Era su cumpleaños número siete, el jardín de la casa estaba adornado con globos de muchos colores tonos pasteles, un castillo inflable en el medio. Ella era una princesa, no podía ser de otra manera. Las golosinas y los pasteles con motivos de la realeza, adornaban las mesas de los invitados. La Nonna María se había encargado personalmente de su elaboración.
Estaban llegando los invitados, todos amigos de la familia por generaciones. Ser una de las más importantes de Palermo, muchas veces era una responsabilidad muy grande y no era fácil complacer a todo el mundo, por más que muchos quisieran.
Su vestido color turquesa, con encajes delicados. Sus cabellos peinados en tirabuzones decorados con pequeñas florecitas alrededor de la cabeza. como si fuese una tiara.
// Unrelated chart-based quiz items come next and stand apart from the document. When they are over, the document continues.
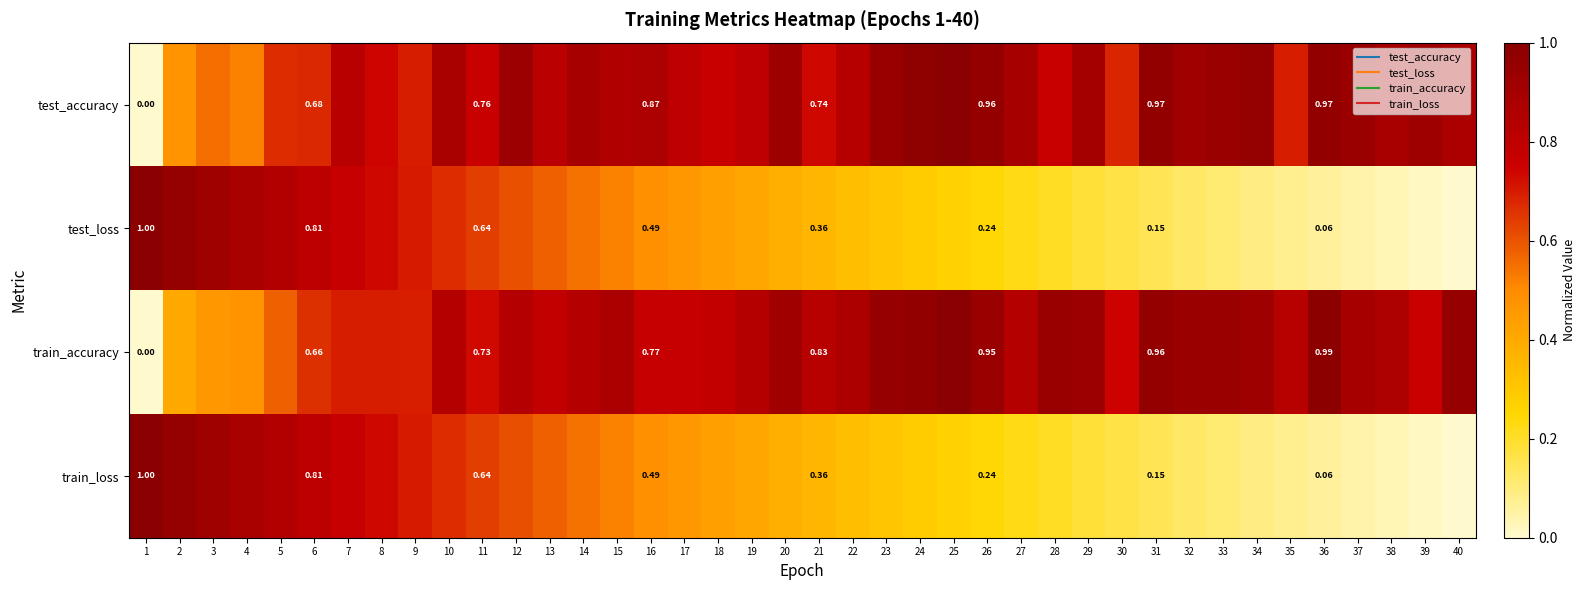

What is the difference between the maximum and second lowest values in the test_accuracy series?

0.5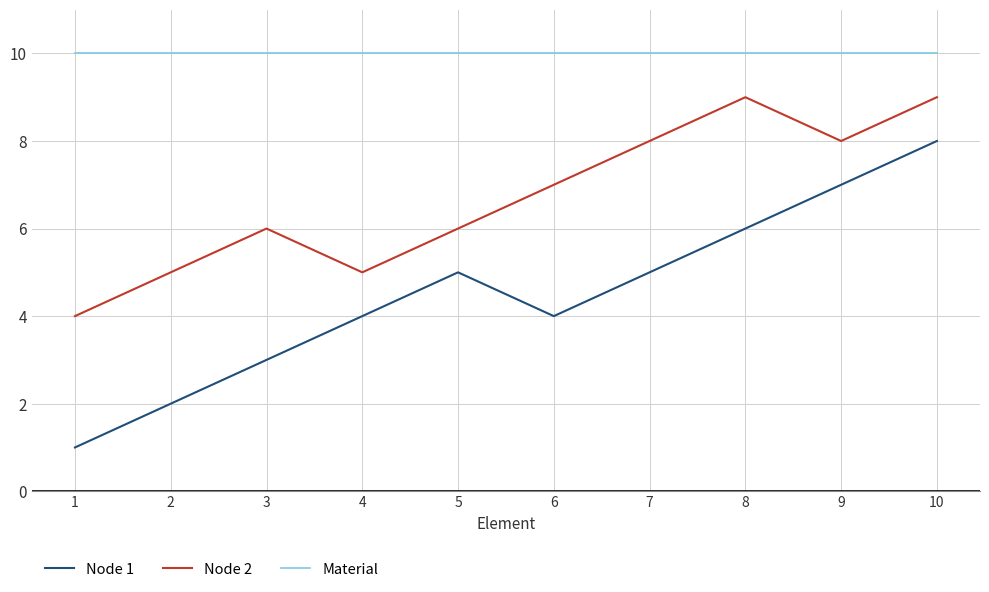

What is the minimum value for Node 2?

4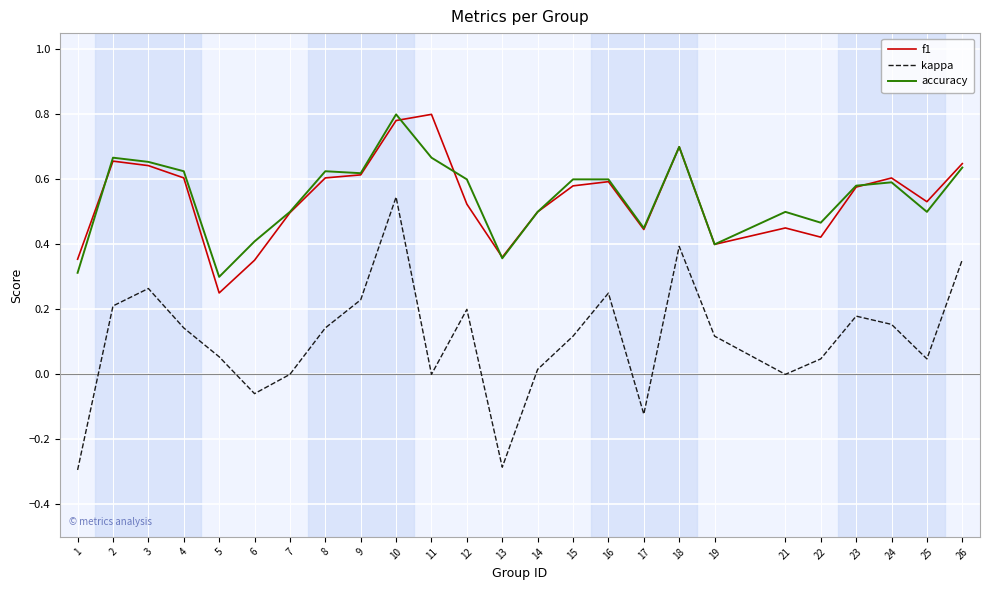

Which series has the widest spread of values?

kappa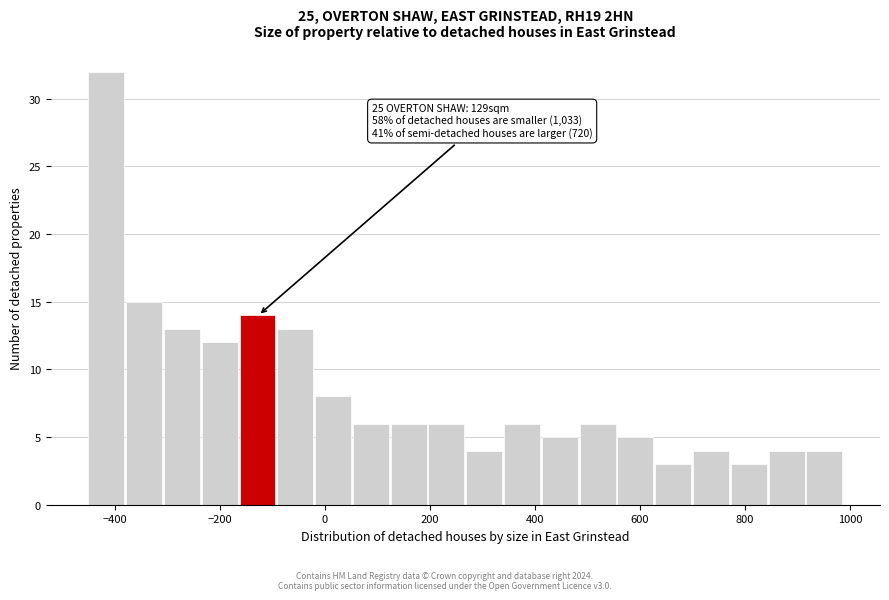

Around what value on the x-axis is the tallest bar? Give the approximate position of its centre, as read against the axis.

-420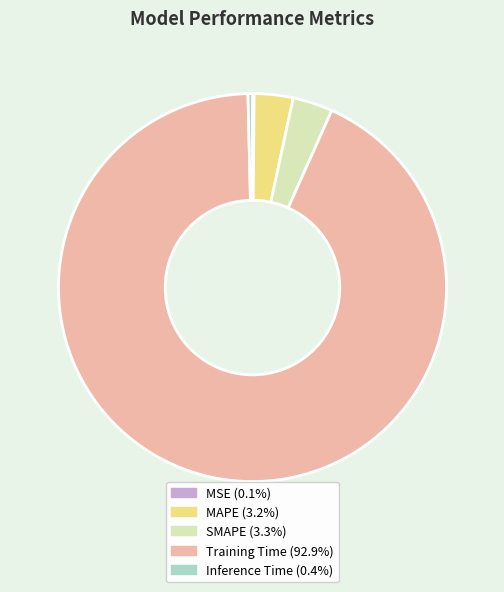

What is the largest slice in the pie chart?

Training Time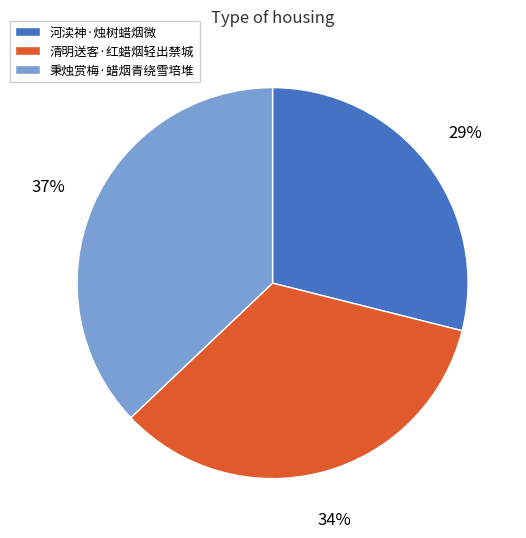

Which category has the smallest portion of the pie?

河渎神·烛树蜡烟微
Le daban un aire angelical.
—Estas muy hermosa, Gia.
—No tienes permitido llamarme hoy por mi nombre, Lulú —le reprendió la pequeña con un tono totalmente autoritario—. Es mi cumpleaños, y debes llamarme Princesa… Princesa Gia.
Su niñera soltó una carcajada, y no le quedó de otra más que seguirle la corriente.
—Tienes usted razón, princesa —se tapó los labios para amortiguar la risa—. Disculpe no fue mi intención ofender a su majestad.
Gia batió las pestañas y puso unas de sus manitas en la cintura.
—Recuerda Lulú que eres mi doncella —con la mano libre la señaló con el dedo índice—. Si eres muy buena conmigo, te daré una gran porción de mi pastel de chocolate y muchos dulces.
—Oh me siento halagada, majestad.
—Sabes que los si, los pasteles de la abuela, y la comida del abuelo son los mejores de toda la ciudad.
—Está usted en lo cierto, pero es hora de salir al jardín y disfrutar de su fiesta.
Al salir a compartir con los demás vio al amigo de su abuelo, Alonzo. A quien ella también le decía: Nonno. La pequeña frunció el ceño al ver que se encontraba con una pareja y un niño grande. Se acercó de puntillas.
—Hola Nonno Alonzo —le hizo gesto de princesa.
—¡Feliz cumpleaños! —se inclinó y le besó cada una de sus mejillas regordetas.
—Me alegra que hayas venido a mi fiesta de cumpleaños. Hoy debes llamarme princesa Gía.
El niño que le acompañaba soltó una risotada, burlándose de ella.
Gia entrecerró los ojos hacía él, aprovechó que estaba sentado y le apretó con fuerza la nariz.
—¿Y tú quién eres? Yo no te he invitado a mi fiesta. ¿Trajiste un regalo para mí?
—¡Auch! —se quejó el niño, fue todo lo que ella entendió porqué lo demás lo habló en inglés.
—Santino… —reprendió su abuelo—.
—Lo siento Nonno, no volverá a suceder —dijo el niño en un extraño italiano, se levantó de la silla y se fue prácticamente huyendo.
—Oh, disculpen a mi nieto —Alonzo estaba completamente apenado por lo sucedido.
—No te preocupes Nonno, soy una princesa muy buena.
—Ya lo veo, pequeña —dijo él sonriendo.
—¿Por qué tu nieto habla tan extraño? —preguntó Gia con completa curiosidad.
—Porque mi nieto no nació aquí.
—¡No puede ser Nonno! ¿No es italiano? —La pequeña estaba angustiada y muy preocupada.
—Es mitad italiano, pequeña princesa —intervino su abuelo Enzo por primera vez.
—No lo entiendo.
—Sus padres son italianos, pero él nació en Nueva York.
—¿Y eso está muy lejos?
—Me temo que si, en norteamérica.
—No sé dónde es eso, pero espero que se vaya pronto. Porque no me cae bien.
—¡Gia! —En esa ocasión fue ella la reprendida.
—No diré que lo siento, como el nieto del Nonno Alonzo, fue rudo conmigo.
—¡Criatura! —soltó una carcajada Alonzo—. Si fuiste quien le has dado un pellizco en la nariz, al pobre chico.
—Se lo merecía.
Esa tarde la familia Fontano, y sus allegados. Con las ocurrencias de la pequeña Gia, celebró a lo grande su cumpleaños. Sin pensar que ese sería el último en familia, porque cuatro meses después. Un accidente aéreo acabó con la vida de sus padres: Donna, Flavio y su adorada Nonna María.
Desde entonces, solo fueron su Nonno Enzo y ella. Quien con lo material trató de llenar el vacío de la muerte de aquellos seres queridos. Mientras él se refugiaba en el trabajo, su negocio fue creciendo, por eso cumplía cada uno de sus caprichos de su nieta. No importaba cual fuera, lo único que para él valía la pena era verla sonreír.